● **RECORDS FOR THE EXERCISE**:
╔══

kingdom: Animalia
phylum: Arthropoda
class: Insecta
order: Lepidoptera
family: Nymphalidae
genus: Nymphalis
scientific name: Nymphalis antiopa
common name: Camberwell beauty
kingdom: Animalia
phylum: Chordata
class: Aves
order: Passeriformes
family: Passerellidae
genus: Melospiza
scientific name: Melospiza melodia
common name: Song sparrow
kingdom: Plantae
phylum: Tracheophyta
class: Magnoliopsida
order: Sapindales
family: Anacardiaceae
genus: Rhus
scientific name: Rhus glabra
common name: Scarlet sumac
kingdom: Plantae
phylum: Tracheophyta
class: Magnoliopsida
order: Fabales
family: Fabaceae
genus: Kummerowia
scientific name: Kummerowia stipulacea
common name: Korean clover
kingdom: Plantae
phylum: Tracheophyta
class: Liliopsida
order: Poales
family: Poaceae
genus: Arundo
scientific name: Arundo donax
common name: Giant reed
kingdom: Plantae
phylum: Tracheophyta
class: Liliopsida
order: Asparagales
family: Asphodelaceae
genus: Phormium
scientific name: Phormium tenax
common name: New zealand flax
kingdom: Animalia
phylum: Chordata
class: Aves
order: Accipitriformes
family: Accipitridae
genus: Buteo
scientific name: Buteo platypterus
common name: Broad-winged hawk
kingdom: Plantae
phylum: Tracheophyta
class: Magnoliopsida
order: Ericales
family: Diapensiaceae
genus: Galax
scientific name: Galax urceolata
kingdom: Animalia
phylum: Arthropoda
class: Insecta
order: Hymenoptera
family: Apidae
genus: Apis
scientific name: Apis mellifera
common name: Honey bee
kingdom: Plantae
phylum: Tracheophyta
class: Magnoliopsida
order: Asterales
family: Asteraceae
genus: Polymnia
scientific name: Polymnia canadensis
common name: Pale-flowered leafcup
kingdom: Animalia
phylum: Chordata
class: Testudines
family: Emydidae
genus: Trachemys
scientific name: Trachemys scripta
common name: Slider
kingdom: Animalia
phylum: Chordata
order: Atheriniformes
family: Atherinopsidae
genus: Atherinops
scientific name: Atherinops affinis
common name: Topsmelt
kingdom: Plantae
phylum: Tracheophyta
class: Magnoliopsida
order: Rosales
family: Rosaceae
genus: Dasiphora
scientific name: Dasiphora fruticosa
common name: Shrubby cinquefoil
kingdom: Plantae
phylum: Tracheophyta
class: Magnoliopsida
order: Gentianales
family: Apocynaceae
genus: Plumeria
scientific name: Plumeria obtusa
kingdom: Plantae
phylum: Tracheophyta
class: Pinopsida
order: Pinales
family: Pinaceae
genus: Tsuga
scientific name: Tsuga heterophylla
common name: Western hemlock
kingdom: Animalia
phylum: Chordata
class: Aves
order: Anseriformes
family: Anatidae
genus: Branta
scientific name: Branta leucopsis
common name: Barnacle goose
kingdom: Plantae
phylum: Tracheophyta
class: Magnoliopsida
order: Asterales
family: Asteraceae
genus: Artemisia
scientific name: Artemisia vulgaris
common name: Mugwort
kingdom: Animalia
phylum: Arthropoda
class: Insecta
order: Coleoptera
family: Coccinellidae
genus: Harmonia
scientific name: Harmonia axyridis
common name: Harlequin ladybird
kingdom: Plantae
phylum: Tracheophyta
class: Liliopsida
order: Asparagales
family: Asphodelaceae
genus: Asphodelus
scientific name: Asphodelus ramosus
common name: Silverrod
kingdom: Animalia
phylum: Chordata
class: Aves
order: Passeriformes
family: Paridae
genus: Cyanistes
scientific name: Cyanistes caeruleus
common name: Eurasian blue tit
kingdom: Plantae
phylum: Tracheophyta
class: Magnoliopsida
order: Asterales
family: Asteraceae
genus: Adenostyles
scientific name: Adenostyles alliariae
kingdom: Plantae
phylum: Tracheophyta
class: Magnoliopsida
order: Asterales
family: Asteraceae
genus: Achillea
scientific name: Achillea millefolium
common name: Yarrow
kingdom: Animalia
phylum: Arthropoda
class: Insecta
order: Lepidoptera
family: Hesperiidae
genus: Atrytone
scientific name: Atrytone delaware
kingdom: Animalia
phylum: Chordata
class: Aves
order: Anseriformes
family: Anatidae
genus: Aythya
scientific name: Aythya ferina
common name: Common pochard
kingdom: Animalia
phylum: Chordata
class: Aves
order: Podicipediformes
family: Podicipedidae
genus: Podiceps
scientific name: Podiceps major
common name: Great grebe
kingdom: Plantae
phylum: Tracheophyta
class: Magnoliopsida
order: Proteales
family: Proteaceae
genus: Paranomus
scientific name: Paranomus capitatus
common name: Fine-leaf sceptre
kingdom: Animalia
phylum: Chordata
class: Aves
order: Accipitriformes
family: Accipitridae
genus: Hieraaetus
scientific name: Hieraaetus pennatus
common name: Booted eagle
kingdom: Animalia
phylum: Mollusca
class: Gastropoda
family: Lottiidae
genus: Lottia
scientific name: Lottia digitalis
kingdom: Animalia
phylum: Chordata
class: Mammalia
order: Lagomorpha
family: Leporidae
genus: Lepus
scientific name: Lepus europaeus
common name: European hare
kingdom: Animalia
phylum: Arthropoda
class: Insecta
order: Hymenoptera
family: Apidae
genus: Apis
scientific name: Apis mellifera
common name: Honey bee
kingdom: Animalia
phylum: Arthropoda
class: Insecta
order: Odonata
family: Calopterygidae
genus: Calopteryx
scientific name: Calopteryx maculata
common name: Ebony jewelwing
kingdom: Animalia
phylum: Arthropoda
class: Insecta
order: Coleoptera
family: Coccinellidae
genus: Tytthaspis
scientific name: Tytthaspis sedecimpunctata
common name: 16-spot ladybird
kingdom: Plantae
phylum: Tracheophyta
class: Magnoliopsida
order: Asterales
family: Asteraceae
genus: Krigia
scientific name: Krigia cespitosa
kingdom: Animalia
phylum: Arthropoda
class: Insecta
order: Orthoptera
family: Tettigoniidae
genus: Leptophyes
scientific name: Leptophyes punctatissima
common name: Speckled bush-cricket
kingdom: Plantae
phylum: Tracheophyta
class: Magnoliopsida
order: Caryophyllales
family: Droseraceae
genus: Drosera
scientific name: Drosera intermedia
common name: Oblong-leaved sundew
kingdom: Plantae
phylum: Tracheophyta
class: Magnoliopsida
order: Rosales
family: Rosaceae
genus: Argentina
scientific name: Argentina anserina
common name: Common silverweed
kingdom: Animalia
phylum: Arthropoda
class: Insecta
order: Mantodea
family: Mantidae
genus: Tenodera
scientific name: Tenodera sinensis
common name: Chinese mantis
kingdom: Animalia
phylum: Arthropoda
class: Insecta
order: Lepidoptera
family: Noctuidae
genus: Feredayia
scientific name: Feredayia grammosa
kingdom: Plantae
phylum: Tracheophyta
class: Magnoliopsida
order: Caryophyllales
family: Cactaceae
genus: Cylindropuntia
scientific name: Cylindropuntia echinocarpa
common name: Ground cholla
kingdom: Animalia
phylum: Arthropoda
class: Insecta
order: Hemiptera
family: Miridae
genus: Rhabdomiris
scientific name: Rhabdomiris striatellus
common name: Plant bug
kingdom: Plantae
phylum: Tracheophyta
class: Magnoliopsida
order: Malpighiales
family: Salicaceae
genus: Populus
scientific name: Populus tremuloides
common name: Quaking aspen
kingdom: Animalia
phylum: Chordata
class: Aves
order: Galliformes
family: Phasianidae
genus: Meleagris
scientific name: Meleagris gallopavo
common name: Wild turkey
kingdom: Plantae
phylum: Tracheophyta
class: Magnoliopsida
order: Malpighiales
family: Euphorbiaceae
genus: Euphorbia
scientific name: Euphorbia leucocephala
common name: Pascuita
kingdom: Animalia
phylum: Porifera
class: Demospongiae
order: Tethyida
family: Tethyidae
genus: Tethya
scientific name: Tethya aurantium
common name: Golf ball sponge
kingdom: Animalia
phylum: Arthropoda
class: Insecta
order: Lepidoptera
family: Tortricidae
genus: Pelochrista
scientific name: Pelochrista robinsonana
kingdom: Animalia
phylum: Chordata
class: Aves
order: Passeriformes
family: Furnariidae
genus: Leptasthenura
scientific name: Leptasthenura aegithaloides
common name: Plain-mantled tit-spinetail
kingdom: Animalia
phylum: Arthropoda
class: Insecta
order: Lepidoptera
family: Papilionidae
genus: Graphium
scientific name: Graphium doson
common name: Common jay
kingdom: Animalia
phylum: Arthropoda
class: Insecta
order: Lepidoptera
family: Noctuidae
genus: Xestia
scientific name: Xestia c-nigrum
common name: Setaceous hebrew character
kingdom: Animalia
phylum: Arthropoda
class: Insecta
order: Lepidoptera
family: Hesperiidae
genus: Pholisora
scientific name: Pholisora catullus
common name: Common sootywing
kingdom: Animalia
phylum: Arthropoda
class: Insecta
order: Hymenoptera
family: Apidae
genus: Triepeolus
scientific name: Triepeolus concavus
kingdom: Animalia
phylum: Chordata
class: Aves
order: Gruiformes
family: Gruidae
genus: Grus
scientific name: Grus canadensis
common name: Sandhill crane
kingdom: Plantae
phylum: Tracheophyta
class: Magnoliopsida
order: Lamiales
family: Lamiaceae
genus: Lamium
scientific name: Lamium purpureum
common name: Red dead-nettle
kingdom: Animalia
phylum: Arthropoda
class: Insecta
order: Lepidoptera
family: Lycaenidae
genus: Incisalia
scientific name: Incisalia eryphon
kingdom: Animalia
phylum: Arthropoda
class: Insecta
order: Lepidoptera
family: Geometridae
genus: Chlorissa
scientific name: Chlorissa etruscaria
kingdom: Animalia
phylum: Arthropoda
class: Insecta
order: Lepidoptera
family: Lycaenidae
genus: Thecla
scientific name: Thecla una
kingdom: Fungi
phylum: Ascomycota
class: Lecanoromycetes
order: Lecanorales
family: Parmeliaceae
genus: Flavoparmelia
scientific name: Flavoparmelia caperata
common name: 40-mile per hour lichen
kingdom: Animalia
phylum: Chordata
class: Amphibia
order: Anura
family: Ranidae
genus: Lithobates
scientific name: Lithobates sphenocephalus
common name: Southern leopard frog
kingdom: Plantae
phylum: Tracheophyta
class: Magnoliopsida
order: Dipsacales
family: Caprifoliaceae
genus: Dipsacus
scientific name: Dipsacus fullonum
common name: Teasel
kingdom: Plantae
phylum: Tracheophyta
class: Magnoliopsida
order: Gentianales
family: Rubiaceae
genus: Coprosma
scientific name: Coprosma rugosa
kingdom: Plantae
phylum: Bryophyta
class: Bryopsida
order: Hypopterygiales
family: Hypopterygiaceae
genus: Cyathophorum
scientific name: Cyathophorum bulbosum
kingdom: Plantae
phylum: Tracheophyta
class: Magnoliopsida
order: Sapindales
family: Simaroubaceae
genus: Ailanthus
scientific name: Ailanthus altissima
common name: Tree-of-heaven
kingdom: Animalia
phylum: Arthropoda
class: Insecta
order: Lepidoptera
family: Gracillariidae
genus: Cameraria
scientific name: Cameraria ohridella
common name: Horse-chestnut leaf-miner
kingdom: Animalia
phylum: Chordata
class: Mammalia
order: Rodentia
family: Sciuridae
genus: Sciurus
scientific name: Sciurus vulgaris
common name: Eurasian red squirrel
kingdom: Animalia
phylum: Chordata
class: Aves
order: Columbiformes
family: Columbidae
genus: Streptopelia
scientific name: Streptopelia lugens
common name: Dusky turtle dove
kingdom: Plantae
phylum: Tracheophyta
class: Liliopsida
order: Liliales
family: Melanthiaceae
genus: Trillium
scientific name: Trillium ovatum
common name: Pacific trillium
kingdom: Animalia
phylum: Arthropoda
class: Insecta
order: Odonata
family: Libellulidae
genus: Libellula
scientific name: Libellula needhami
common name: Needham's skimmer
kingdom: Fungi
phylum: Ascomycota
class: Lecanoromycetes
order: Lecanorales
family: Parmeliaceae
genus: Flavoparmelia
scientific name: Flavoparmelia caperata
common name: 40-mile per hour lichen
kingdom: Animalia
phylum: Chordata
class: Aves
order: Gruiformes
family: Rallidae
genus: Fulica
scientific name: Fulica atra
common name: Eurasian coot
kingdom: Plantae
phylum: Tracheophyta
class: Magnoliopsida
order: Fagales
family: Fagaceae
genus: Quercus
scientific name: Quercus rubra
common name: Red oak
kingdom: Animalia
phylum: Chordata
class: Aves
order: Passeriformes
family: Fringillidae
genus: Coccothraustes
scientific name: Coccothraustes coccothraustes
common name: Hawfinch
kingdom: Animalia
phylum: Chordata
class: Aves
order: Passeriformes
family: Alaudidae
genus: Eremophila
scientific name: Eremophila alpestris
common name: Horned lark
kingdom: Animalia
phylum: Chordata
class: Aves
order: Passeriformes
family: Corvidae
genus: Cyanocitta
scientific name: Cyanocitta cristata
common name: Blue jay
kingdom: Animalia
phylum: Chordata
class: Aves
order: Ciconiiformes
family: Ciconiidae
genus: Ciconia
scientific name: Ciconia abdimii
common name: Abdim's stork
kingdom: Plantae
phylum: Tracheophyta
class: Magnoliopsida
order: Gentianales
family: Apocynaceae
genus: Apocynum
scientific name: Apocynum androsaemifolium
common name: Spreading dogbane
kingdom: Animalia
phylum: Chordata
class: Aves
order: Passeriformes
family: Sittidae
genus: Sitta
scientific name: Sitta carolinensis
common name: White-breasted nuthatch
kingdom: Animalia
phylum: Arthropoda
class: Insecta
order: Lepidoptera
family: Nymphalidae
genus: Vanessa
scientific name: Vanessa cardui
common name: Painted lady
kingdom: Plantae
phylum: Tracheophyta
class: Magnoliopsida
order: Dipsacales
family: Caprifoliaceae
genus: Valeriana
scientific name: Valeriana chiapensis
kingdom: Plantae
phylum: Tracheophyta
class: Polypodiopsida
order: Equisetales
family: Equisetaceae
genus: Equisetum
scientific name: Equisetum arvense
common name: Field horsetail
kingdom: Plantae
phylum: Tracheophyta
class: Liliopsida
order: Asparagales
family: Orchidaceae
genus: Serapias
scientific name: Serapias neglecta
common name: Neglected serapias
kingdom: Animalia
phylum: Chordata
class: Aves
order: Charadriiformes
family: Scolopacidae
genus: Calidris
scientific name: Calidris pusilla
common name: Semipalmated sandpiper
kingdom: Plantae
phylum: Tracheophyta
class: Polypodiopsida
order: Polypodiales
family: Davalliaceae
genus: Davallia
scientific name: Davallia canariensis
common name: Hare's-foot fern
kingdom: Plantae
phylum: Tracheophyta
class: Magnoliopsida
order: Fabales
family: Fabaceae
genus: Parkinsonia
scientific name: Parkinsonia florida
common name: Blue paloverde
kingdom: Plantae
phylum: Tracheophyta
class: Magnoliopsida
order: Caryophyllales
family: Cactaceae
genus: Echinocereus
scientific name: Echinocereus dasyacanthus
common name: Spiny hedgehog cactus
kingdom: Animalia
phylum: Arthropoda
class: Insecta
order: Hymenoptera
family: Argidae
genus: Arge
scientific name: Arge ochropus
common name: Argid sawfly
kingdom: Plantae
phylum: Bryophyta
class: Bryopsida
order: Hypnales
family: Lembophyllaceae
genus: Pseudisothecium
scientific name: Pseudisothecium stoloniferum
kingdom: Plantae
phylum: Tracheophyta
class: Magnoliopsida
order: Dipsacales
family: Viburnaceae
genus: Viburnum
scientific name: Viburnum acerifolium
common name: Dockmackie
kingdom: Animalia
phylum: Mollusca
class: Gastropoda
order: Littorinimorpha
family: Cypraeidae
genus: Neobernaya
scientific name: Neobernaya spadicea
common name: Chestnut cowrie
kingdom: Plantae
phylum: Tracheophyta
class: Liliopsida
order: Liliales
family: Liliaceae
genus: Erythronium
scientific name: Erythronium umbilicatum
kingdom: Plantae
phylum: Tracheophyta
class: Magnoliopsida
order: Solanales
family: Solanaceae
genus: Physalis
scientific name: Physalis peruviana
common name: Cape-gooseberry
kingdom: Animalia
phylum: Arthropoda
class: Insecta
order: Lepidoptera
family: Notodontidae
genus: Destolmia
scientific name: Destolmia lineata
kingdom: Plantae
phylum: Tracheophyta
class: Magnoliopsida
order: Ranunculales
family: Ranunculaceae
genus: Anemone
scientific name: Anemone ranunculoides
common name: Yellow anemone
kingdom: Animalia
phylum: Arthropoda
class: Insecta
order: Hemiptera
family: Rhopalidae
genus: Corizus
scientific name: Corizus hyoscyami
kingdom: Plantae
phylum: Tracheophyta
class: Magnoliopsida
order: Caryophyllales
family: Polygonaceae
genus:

╚══

● **SHORT EXERCISE**: Recast the stretch of the records from the line containing "common name: Harlequin ladybird" through the line containing "genus: Podiceps", both included, as a Markdown table with the columns Row and Line. Number each line in order and leave out any blank lines.

● **ANSWER BELOW**:
| Row | Line |
|---|---|
| 1 | common name: Harlequin ladybird |
| 2 | kingdom: Plantae |
| 3 | phylum: Tracheophyta |
| 4 | class: Liliopsida |
| 5 | order: Asparagales |
| 6 | family: Asphodelaceae |
| 7 | genus: Asphodelus |
| 8 | scientific name: Asphodelus ramosus |
| 9 | common name: Silverrod |
| 10 | kingdom: Animalia |
| 11 | phylum: Chordata |
| 12 | class: Aves |
| 13 | order: Passeriformes |
| 14 | family: Paridae |
| 15 | genus: Cyanistes |
| 16 | scientific name: Cyanistes caeruleus |
| 17 | common name: Eurasian blue tit |
| 18 | kingdom: Plantae |
| 19 | phylum: Tracheophyta |
| 20 | class: Magnoliopsida |
| 21 | order: Asterales |
| 22 | family: Asteraceae |
| 23 | genus: Adenostyles |
| 24 | scientific name: Adenostyles alliariae |
| 25 | kingdom: Plantae |
| 26 | phylum: Tracheophyta |
| 27 | class: Magnoliopsida |
| 28 | order: Asterales |
| 29 | family: Asteraceae |
| 30 | genus: Achillea |
| 31 | scientific name: Achillea millefolium |
| 32 | common name: Yarrow |
| 33 | kingdom: Animalia |
| 34 | phylum: Arthropoda |
| 35 | class: Insecta |
| 36 | order: Lepidoptera |
| 37 | family: Hesperiidae |
| 38 | genus: Atrytone |
| 39 | scientific name: Atrytone delaware |
| 40 | kingdom: Animalia |
| 41 | phylum: Chordata |
| 42 | class: Aves |
| 43 | order: Anseriformes |
| 44 | family: Anatidae |
| 45 | genus: Aythya |
| 46 | scientific name: Aythya ferina |
| 47 | common name: Common pochard |
| 48 | kingdom: Animalia |
| 49 | phylum: Chordata |
| 50 | class: Aves |
| 51 | order: Podicipediformes |
| 52 | family: Podicipedidae |
| 53 | genus: Podiceps |